__Problem description__
Using the records below, output the stretch that opens with the line containing "(at 90.54 96.7))" and closes with the line containing "(at 90.61 108.86))", exactly and including both lines, with nothing more.

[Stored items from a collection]
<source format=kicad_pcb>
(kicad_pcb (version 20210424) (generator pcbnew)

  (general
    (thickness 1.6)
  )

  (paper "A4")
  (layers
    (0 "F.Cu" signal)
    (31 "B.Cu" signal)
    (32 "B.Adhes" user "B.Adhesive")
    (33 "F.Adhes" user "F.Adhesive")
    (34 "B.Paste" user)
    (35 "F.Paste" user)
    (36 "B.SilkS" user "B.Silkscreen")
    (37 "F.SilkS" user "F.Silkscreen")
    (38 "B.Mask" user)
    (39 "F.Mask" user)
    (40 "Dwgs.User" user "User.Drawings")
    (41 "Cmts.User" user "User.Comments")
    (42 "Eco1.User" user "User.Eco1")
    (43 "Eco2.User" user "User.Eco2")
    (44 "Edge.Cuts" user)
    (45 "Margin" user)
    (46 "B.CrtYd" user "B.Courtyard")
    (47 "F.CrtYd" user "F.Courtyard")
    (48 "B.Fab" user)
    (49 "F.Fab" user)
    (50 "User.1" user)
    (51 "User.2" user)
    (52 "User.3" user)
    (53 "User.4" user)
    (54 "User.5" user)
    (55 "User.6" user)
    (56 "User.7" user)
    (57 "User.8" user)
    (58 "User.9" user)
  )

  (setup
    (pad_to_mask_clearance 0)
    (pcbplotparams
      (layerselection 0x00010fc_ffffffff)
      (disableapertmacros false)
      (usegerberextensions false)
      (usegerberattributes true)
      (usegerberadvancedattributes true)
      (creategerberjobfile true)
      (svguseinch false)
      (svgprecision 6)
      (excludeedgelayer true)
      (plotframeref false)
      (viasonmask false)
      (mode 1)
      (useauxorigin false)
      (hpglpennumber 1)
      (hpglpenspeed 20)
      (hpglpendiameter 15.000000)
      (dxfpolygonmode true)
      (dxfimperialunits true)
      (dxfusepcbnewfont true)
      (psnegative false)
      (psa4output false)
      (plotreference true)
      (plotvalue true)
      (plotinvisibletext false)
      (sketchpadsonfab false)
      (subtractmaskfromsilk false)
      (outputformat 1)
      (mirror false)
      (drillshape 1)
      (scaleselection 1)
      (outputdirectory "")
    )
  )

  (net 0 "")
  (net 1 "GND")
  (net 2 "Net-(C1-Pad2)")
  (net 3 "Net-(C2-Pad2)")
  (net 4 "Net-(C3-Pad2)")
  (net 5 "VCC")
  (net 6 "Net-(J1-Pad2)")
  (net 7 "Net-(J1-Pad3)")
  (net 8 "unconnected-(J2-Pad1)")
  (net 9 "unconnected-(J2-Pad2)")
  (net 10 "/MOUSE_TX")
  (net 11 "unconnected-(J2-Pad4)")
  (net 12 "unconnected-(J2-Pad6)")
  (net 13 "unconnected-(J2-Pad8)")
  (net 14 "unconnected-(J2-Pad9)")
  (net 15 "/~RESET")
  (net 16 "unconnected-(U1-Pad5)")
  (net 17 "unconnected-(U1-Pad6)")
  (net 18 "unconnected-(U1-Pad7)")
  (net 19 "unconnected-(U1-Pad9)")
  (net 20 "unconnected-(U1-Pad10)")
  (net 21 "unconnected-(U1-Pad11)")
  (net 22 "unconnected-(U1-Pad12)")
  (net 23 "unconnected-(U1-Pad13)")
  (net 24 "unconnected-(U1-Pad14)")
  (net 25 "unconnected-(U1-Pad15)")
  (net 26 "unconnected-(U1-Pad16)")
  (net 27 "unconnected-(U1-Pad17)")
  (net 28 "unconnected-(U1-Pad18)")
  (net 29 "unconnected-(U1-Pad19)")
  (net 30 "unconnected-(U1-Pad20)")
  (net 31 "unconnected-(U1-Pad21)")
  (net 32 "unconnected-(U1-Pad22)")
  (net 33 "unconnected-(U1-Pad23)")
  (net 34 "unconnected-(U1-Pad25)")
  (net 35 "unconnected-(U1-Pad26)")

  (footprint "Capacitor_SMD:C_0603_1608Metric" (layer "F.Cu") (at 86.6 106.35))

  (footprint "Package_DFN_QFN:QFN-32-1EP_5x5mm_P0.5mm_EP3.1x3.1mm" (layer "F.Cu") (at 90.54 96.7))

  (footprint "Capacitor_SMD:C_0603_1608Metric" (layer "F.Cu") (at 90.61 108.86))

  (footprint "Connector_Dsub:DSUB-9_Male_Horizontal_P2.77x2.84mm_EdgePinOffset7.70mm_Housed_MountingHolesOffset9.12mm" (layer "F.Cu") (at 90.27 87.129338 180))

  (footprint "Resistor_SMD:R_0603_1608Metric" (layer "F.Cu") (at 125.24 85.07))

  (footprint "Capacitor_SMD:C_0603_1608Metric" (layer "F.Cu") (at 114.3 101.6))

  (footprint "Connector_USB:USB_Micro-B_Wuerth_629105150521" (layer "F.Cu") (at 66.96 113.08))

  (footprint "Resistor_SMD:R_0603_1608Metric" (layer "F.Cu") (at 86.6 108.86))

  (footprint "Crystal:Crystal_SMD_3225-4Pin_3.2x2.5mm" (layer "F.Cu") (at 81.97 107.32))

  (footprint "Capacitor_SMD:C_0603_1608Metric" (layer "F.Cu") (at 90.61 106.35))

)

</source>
...
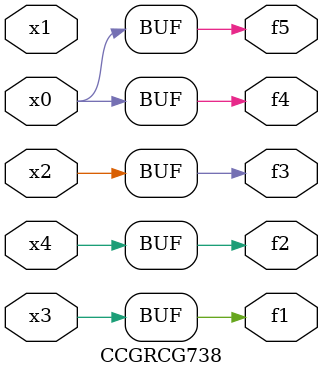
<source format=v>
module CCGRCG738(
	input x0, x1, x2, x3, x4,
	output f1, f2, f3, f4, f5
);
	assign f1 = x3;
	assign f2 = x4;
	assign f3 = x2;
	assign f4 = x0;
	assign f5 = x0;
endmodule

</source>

__Written response__
  (footprint "Package_DFN_QFN:QFN-32-1EP_5x5mm_P0.5mm_EP3.1x3.1mm" (layer "F.Cu") (at 90.54 96.7))

  (footprint "Capacitor_SMD:C_0603_1608Metric" (layer "F.Cu") (at 90.61 108.86))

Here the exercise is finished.